Try it — Retype the text lines in the data below exactly as they appear, and leave out the pictures.

Provided data —

◆ ◆ ◆ ◆

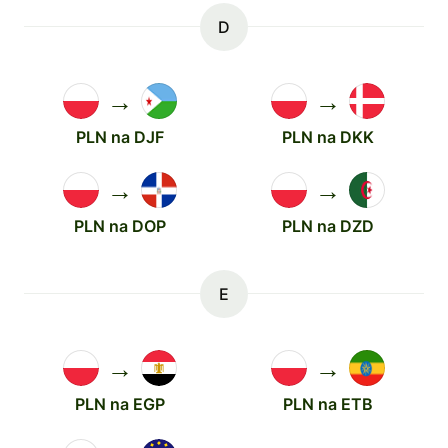
D
→
→
PLN na DJF
PLN na DKK
→
→
PLN na DOP
PLN na DZD
E
→
→
PLN na EGP
PLN na ETB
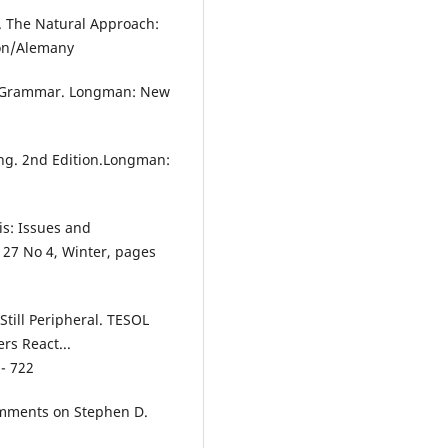
). The Natural Approach:
on/Alemany
g Grammar. Longman: New
ing. 2nd Edition.Longman:
is: Issues and
 27 No 4, Winter, pages
till Peripheral. TESOL
rs React...
 - 722
omments on Stephen D.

◆ ◆ ◆ ◆

Solution for this exercise —
D
→
→
PLN na DJF
PLN na DKK
→
→
PLN na DOP
PLN na DZD
E
→
→
PLN na EGP
PLN na ETB
). The Natural Approach:
on/Alemany
g Grammar. Longman: New
ing. 2nd Edition.Longman:
is: Issues and
 27 No 4, Winter, pages
till Peripheral. TESOL
rs React...
 - 722
omments on Stephen D.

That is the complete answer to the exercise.